Publié le 17/04/2026 12:47
Temps de lecture : 2min
« On les empêche de faire ce qu’ils pourraient faire », a réagi ce vendredi sur franceinfo Boris Hansel, nutritionniste et endocrinologue à l’hôpital Bichat à Paris, après la publication d’un rapport indiquant que certains métiers restent interdits aux diabétiques, malgré la loi de 2021 qui impose d’examiner chaque cas individuellement. La Fédération française des diabétiques, à l’origine du rapport, indique recevoir chaque année 1 500 témoignages dans ce sens, notamment concernant des emplois dans la police, l’aviation, ou l’armée.
Le diabète de type 1, dont 300 000 Français sont atteints, est une « maladie chronique » pour laquelle il y a eu « énormément de progrès au cours des dernières décennies », explique Boris Hansel. « Aujourd’hui, grâce aux traitements dont on dispose, une personne qui vit avec un diabète de type 1 peut vivre normalement », assure-t-il. « On peut être sportif de haut niveau, travailler dans différentes professions, auparavant pas forcément accessibles », détaille le médecin.
D’après Boris Hansel, il existe « une vision encore trop administrative et apeurée du patient ». « Aujourd’hui, il faut qu’on ait une véritable évaluation humaine, individuelle de la personne en face de nous, et de la manière dont elle est soignée », insiste l’endocrinologue. « Une personne qui a appris à se suivre, peut tout à fait avoir un diabète très bien équilibré, avec un risque très faible d’hypoglycémie et donc accéder à des métiers dans lesquels il faut arrêter d’avoir peur de tout », explique-t-il.

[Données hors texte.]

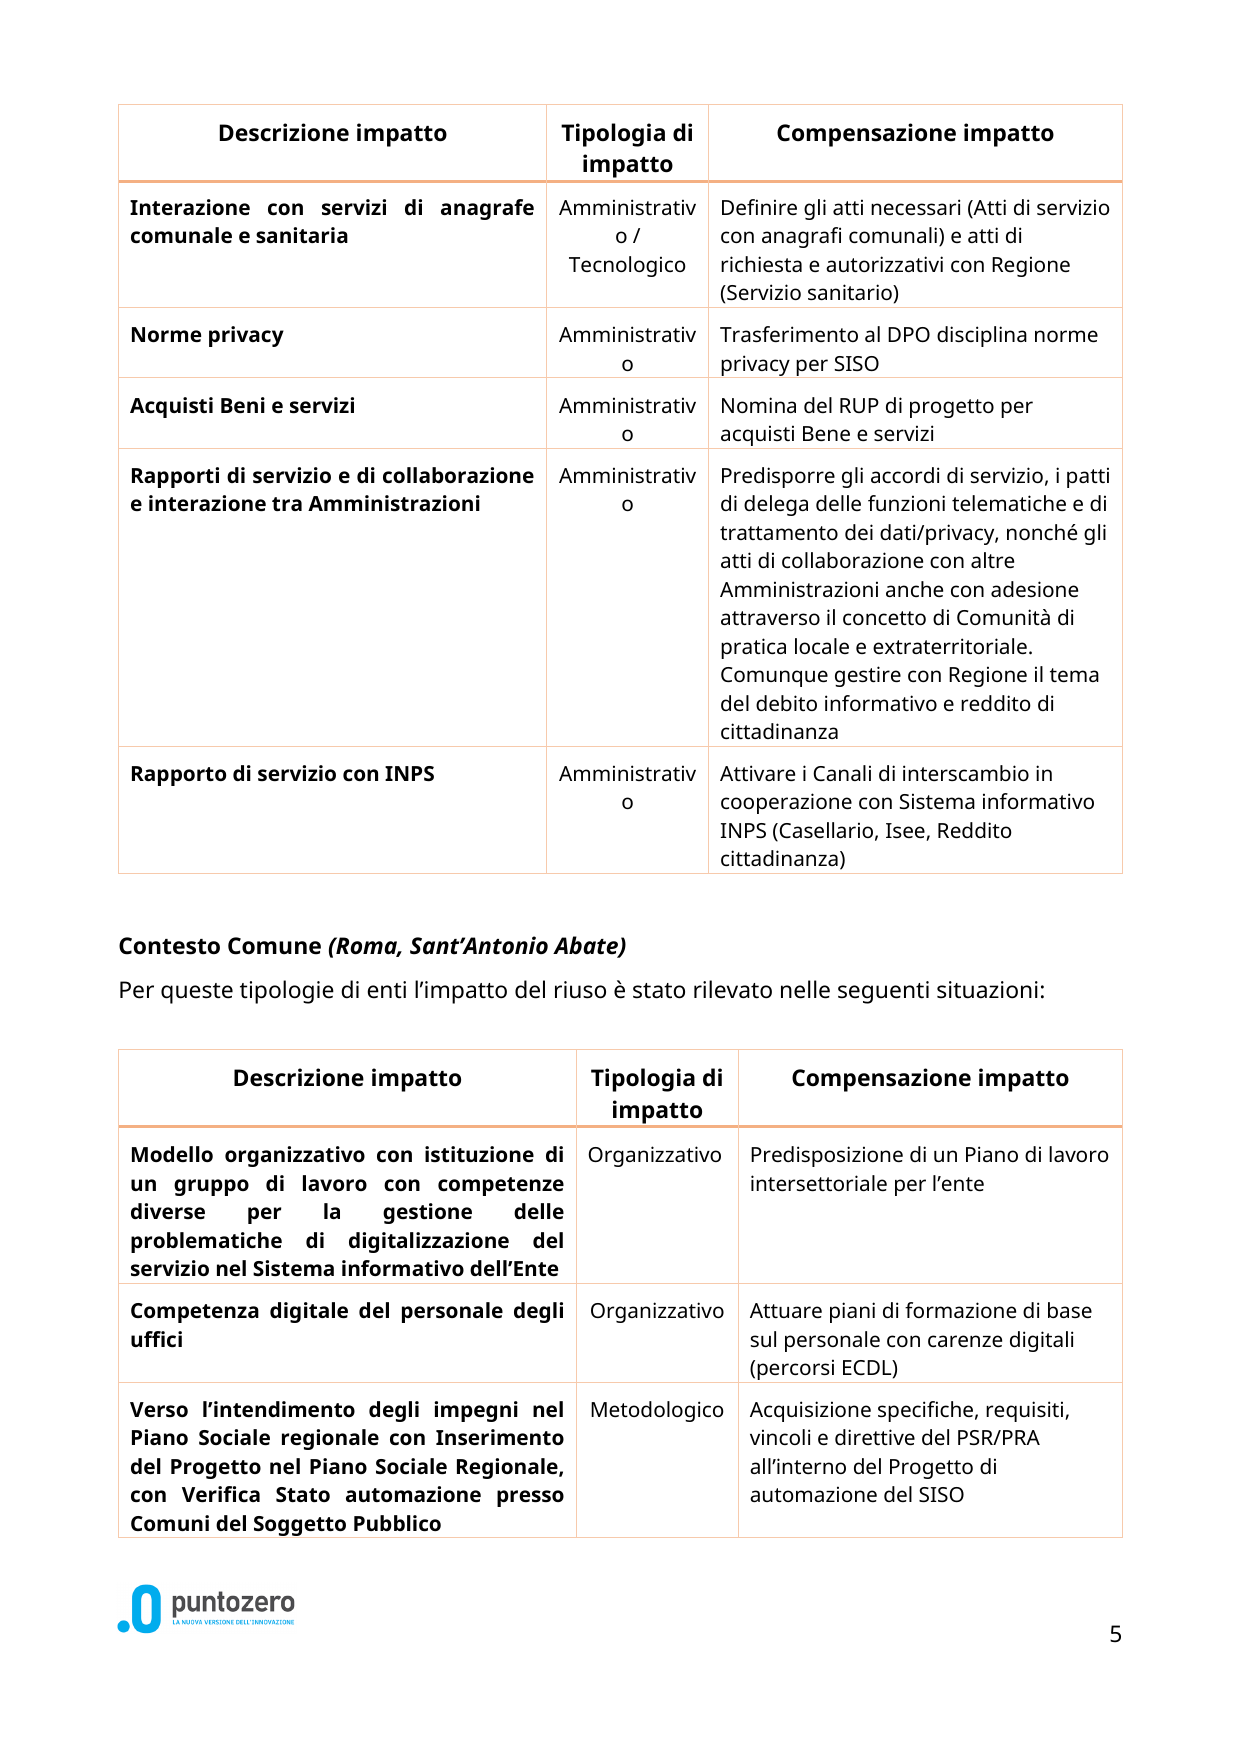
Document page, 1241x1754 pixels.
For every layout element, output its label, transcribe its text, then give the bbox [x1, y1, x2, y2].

table_cell Predisposizione di un Piano di lavoro intersettoriale per l’ente [739, 1128, 1122, 1283]
table_cell Rapporti di servizio e di collaborazione e interazione tra Amministrazioni [119, 449, 546, 746]
table_cell Organizzativo [577, 1284, 738, 1382]
table_cell Definire gli atti necessari (Atti di servizio con anagrafi comunali) e atti di richiesta e autorizzativi con Regione (Servizio sanitario) [709, 183, 1122, 307]
picture [142, 1594, 151, 1624]
table_cell Amministrativo [547, 308, 708, 377]
table_cell Amministrativo [547, 747, 708, 873]
table_cell Verso l’intendimento degli impegni nel Piano Sociale regionale con Inserimento del Progetto nel Piano Sociale Regionale, con Verifica Stato automazione presso Comuni del Soggetto Pubblico [119, 1383, 576, 1537]
table_header Descrizione impatto [119, 105, 546, 179]
table_cell Acquisti Beni e servizi [119, 378, 546, 448]
table_cell Norme privacy [119, 308, 546, 377]
text Contesto Comune (Roma, Sant’Antonio Abate) [118, 930, 1122, 961]
table_header Descrizione impatto [119, 1050, 576, 1125]
table_header Compensazione impatto [709, 105, 1122, 179]
table_header Compensazione impatto [739, 1050, 1122, 1125]
text Per queste tipologie di enti l’impatto del riuso è stato rilevato nelle seguenti situazioni: [118, 974, 1122, 1005]
table_cell Acquisizione specifiche, requisiti, vincoli e direttive del PSR/PRA all’interno del Progetto di automazione del SISO [739, 1383, 1122, 1537]
table_cell Competenza digitale del personale degli uffici [119, 1284, 576, 1382]
table_cell Trasferimento al DPO disciplina norme privacy per SISO [709, 308, 1122, 377]
table_cell Predisporre gli accordi di servizio, i patti di delega delle funzioni telematiche e di trattamento dei dati/privacy, nonché gli atti di collaborazione con altre Amministrazioni anche con adesione attraverso il concetto di Comunità di pratica locale e extraterritoriale. Comunque gestire con Regione il tema del debito informativo e reddito di cittadinanza [709, 449, 1122, 746]
table_cell Amministrativo / Tecnologico [547, 183, 708, 307]
table_cell Rapporto di servizio con INPS [119, 747, 546, 873]
table_cell Attivare i Canali di interscambio in cooperazione con Sistema informativo INPS (Casellario, Isee, Reddito cittadinanza) [709, 747, 1122, 873]
table_header Tipologia di impatto [577, 1050, 738, 1125]
table_cell Modello organizzativo con istituzione di un gruppo di lavoro con competenze diverse per la gestione delle problematiche di digitalizzazione del servizio nel Sistema informativo dell’Ente [119, 1128, 576, 1283]
table_cell Amministrativo [547, 449, 708, 746]
table_cell Interazione con servizi di anagrafe comunale e sanitaria [119, 183, 546, 307]
table_cell Nomina del RUP di progetto per acquisti Bene e servizi [709, 378, 1122, 448]
table_cell Organizzativo [577, 1128, 738, 1283]
table_cell Attuare piani di formazione di base sul personale con carenze digitali (percorsi ECDL) [739, 1284, 1122, 1382]
table_cell Metodologico [577, 1383, 738, 1537]
picture [115, 1582, 297, 1634]
table_cell Amministrativo [547, 378, 708, 448]
table_header Tipologia di impatto [547, 105, 708, 179]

Le diabète de type 1 est dû à un arrêt de production d’insuline par le pancréas, et nécessite donc d’en administrer par l’extérieur. Aujourd’hui, « cela peut être des injections, quatre fois par jour, ou désormais des pompes à insuline, des petits boîtiers, qui délivrent de l’insuline en permanence », détaille Boris Hansel. « On a même le pancréas artificiel, c’est-à-dire un capteur qui mesure en permanence la glycémie et qui va décider, avec un algorithme, combien il faut d’insuline », conclut-il, mettant en avant les progrès de la médecine dans le traitement de cette pathologie.